TO-DO ITEM: Scan the material below for "horas", then return each line that contains it.

SUPPLIED DATA:
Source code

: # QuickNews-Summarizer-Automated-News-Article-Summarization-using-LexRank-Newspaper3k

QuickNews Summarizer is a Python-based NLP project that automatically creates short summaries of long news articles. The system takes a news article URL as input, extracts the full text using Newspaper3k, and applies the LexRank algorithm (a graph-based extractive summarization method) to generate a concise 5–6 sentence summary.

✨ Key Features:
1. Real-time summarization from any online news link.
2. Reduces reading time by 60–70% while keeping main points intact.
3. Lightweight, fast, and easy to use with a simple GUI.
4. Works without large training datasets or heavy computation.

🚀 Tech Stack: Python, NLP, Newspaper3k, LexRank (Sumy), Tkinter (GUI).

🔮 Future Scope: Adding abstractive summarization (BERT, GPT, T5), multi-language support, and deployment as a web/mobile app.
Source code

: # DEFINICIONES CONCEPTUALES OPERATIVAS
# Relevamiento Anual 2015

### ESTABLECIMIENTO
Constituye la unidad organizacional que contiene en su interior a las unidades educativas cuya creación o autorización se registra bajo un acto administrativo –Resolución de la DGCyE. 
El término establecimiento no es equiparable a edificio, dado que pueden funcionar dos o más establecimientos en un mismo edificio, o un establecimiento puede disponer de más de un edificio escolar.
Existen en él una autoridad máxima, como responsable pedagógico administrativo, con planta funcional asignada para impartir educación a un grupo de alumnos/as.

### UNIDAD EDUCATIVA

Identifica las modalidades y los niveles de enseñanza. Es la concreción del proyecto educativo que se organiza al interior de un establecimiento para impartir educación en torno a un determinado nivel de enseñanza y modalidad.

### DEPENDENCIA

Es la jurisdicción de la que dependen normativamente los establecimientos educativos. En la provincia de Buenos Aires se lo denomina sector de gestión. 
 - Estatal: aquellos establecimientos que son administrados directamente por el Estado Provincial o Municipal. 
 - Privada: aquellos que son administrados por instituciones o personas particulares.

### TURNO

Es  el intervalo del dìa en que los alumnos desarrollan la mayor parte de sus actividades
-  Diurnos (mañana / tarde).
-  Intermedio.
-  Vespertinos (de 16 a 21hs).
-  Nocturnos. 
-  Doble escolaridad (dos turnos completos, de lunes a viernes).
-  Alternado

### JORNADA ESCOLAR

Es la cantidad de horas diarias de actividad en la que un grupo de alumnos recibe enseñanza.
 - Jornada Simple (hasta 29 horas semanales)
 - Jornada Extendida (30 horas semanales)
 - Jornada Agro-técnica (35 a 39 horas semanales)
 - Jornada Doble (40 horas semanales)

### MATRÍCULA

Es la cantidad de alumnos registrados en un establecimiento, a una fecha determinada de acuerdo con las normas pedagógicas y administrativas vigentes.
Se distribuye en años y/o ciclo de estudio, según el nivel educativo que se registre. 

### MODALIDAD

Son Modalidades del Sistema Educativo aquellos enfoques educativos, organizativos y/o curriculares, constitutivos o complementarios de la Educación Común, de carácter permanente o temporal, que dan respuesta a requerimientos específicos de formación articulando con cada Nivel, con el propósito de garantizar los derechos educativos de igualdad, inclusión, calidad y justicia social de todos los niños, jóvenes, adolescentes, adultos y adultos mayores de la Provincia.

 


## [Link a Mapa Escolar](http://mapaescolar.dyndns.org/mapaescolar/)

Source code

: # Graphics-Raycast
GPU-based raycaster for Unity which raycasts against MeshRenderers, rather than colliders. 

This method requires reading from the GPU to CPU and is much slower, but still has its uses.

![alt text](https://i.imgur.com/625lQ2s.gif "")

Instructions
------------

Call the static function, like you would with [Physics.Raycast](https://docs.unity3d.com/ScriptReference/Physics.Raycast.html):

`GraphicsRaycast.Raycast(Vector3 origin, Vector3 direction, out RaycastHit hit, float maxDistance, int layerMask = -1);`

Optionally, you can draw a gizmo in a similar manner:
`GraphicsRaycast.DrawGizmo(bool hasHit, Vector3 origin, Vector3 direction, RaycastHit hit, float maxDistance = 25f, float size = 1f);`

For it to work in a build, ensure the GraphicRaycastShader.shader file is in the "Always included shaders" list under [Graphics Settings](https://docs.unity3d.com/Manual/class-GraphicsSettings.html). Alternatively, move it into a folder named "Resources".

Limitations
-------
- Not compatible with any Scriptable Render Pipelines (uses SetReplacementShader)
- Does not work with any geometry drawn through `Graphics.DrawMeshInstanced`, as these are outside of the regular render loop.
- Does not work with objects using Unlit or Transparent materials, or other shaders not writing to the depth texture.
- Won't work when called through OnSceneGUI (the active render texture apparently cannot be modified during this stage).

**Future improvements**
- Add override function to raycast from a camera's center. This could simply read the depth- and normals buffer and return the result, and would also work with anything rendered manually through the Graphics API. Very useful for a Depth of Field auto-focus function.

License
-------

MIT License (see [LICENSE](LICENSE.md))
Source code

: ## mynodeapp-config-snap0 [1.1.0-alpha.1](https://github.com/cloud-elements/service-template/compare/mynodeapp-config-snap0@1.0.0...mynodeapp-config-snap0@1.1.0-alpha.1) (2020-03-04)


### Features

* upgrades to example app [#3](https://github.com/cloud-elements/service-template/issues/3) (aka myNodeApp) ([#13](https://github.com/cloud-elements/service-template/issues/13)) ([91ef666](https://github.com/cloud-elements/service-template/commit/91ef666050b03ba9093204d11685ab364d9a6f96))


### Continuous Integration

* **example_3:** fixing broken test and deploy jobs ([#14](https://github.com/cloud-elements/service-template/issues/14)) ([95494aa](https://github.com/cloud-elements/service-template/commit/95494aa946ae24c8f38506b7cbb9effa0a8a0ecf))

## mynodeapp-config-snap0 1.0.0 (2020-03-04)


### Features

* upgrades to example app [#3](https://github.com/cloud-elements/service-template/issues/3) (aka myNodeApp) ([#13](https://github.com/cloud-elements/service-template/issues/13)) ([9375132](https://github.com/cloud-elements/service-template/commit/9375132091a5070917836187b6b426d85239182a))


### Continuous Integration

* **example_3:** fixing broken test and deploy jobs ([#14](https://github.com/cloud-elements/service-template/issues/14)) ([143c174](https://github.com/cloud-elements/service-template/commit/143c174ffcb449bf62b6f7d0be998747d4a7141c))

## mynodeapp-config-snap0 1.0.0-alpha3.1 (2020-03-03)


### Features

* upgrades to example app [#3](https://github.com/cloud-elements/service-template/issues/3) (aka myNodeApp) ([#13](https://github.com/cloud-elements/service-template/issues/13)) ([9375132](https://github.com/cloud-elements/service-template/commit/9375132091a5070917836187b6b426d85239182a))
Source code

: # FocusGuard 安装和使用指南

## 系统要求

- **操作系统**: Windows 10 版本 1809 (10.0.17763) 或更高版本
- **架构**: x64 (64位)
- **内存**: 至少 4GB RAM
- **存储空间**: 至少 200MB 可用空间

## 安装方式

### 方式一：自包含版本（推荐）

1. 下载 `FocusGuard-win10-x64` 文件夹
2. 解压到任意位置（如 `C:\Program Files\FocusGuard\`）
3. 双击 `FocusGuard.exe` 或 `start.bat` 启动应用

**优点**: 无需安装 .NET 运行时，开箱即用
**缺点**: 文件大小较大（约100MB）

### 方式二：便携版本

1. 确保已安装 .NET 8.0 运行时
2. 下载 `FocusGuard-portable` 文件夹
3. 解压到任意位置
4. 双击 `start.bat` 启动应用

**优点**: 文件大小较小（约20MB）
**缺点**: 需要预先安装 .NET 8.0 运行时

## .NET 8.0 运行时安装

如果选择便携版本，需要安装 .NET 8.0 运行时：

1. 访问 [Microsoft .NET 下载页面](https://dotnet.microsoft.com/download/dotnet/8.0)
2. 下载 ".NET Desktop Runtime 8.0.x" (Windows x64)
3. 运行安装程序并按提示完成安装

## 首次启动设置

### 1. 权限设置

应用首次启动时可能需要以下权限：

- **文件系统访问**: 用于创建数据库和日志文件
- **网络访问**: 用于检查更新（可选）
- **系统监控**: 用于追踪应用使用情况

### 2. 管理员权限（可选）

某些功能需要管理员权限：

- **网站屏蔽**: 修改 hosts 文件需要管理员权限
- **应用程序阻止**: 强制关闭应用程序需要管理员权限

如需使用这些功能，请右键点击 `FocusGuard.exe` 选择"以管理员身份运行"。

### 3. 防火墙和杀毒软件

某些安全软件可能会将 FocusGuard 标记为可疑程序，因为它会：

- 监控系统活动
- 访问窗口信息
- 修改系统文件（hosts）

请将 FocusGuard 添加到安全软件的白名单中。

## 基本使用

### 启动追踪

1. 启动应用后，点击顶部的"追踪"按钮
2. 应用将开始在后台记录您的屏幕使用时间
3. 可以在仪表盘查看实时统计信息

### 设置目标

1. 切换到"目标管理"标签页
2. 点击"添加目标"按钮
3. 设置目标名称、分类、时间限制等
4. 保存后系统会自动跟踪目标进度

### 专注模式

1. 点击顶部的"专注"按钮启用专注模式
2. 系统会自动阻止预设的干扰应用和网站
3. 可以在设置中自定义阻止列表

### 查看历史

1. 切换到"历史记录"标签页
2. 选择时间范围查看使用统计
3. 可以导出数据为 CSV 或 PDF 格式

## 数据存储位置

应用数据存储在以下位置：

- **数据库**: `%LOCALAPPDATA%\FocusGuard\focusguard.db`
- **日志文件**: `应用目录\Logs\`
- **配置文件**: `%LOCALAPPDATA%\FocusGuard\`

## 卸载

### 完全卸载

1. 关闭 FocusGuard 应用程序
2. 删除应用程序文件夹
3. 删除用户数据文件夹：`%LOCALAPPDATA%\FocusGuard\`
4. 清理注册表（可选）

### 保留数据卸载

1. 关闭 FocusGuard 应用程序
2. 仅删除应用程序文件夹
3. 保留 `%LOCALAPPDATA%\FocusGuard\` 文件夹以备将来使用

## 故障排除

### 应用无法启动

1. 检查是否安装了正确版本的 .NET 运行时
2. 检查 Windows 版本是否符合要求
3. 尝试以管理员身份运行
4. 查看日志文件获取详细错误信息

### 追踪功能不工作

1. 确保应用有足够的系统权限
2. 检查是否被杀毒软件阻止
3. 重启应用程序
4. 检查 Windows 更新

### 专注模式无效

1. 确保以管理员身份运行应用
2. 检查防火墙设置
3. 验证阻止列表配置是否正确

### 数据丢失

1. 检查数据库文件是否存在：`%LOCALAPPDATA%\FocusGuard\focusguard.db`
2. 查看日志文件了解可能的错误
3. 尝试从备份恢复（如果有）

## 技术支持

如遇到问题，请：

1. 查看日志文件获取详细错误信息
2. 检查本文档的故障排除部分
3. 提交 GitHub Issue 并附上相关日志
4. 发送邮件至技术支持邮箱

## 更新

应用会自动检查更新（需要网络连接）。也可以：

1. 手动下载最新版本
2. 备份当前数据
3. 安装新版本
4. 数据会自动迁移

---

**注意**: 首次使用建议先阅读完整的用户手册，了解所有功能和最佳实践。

ANSWER TO THE EXERCISE:
Es la cantidad de horas diarias de actividad en la que un grupo de alumnos recibe enseñanza.
 - Jornada Simple (hasta 29 horas semanales)
 - Jornada Extendida (30 horas semanales)
 - Jornada Agro-técnica (35 a 39 horas semanales)
 - Jornada Doble (40 horas semanales)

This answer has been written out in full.